Soluzione veloce ed indolore   :Very Happy: 

----------

## bandreabis

Beh, io ho usato l'unica tecnica che conoscevo bene perchè già sperimentata.   :Embarassed: 

@X-Drum: Vorrei sapere per quale motivo la mia azione non sia raccomandata.

Grazie a tutti quanti!

Andrea

EDIT: bastava un link simbolico... è una soluzione più raccomandata?

----------

## gamberetto

 *bandreabis wrote:*   

> EDIT: bastava un link simbolico... è una soluzione più raccomandata?

 

Concordo con comio: meglio il link simbolico... con quella riga di fstab non stai montando un device ma una partizione montata su una partizione montata   :Shocked: 

----------

## bandreabis

Ho preso spunto da questo post.

----------

## gutter

 *bandreabis wrote:*   

> Ho preso spunto da questo post.

 

Io propenderei per la strada del link.

----------

## bandreabis

Beh, se me lo dite voi allora appena arrivo a casa modifico.

Grazie 1000.

Ma come mai la "mia" via non va bene?
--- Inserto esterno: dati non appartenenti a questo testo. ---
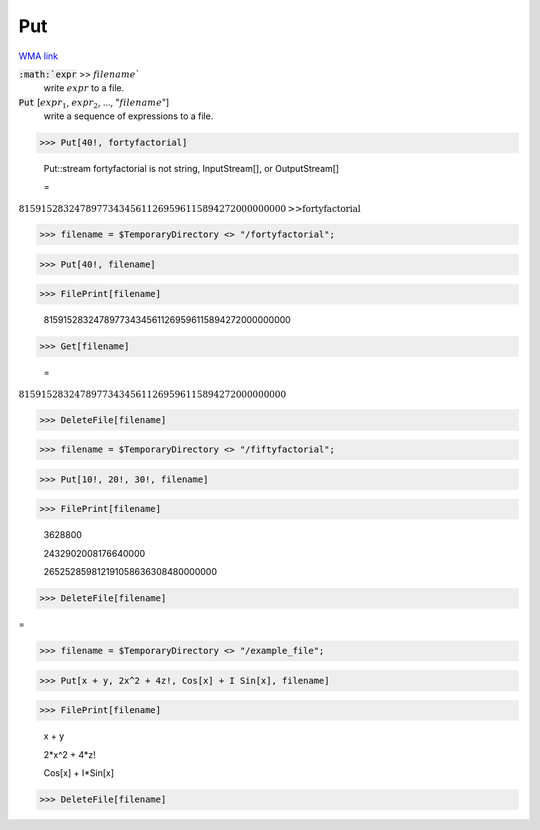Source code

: Put
===

`WMA link <https://reference.wolfram.com/language/ref/Put.html>`_


:code:`:math:`expr` >> :math:`filename``
    write :math:`expr` to a file.

:code:`Put` [:math:`expr_1`, :math:`expr_2`, ..., ":math:`filename`"]
    write a sequence of expressions to a file.





>>> Put[40!, fortyfactorial]

    Put::stream fortyfactorial is not string, InputStream[], or OutputStream[]

    =
:math:`815915283247897734345611269596115894272000000000\text{>>}\text{fortyfactorial}`


>>> filename = $TemporaryDirectory <> "/fortyfactorial";


>>> Put[40!, filename]


>>> FilePrint[filename]

    815915283247897734345611269596115894272000000000


>>> Get[filename]

    =
:math:`815915283247897734345611269596115894272000000000`


>>> DeleteFile[filename]


>>> filename = $TemporaryDirectory <> "/fiftyfactorial";


>>> Put[10!, 20!, 30!, filename]


>>> FilePrint[filename]

    3628800

    2432902008176640000

    265252859812191058636308480000000


>>> DeleteFile[filename]



=

>>> filename = $TemporaryDirectory <> "/example_file";


>>> Put[x + y, 2x^2 + 4z!, Cos[x] + I Sin[x], filename]


>>> FilePrint[filename]

    x + y

    2*x^2 + 4*z!

    Cos[x] + I*Sin[x]


>>> DeleteFile[filename]


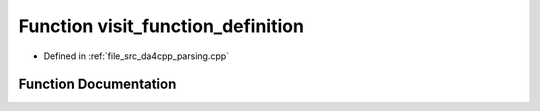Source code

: .. _exhale_function_namespaceanonymous__namespace_02parsing_8cpp_03_1a97f9c426f6f9d16ec04104bbeac1db3c:

Function visit_function_definition
==================================

- Defined in :ref:`file_src_da4cpp_parsing.cpp`


Function Documentation
----------------------


.. doxygenfunction:: visit_function_definition(CXCursor, CXCursor, CXClientData)
   :project: da4cpp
E con questo non dico che voglio tenere la situazione attuale.

Andrea

----------

## bandreabis

Una domanda: che options devo usare con il comando ln?

[/code]

----------

## bender86

 *bandreabis wrote:*   

> Una domanda: che options devo usare con il comando ln?

 

man ln (dovrebbe essere -s per i link simbolici).

----------

## comio

 *bender86 wrote:*   

>  *bandreabis wrote:*   Una domanda: che options devo usare con il comando ln? 
> 
> man ln (dovrebbe essere -s per i link simbolici).

 

dalla regia confermano.

ciao

----------

## makoomba

 *bandreabis wrote:*   

> Ma come mai la "mia" via non va bene? E con questo non dico che voglio tenere la situazione attuale.

 

in questo caso è solo inutilmente più complessa.

il mount -bind riservalo a quando non puoi risolvere con un link simbolico, ad esempio in un chroot.

----------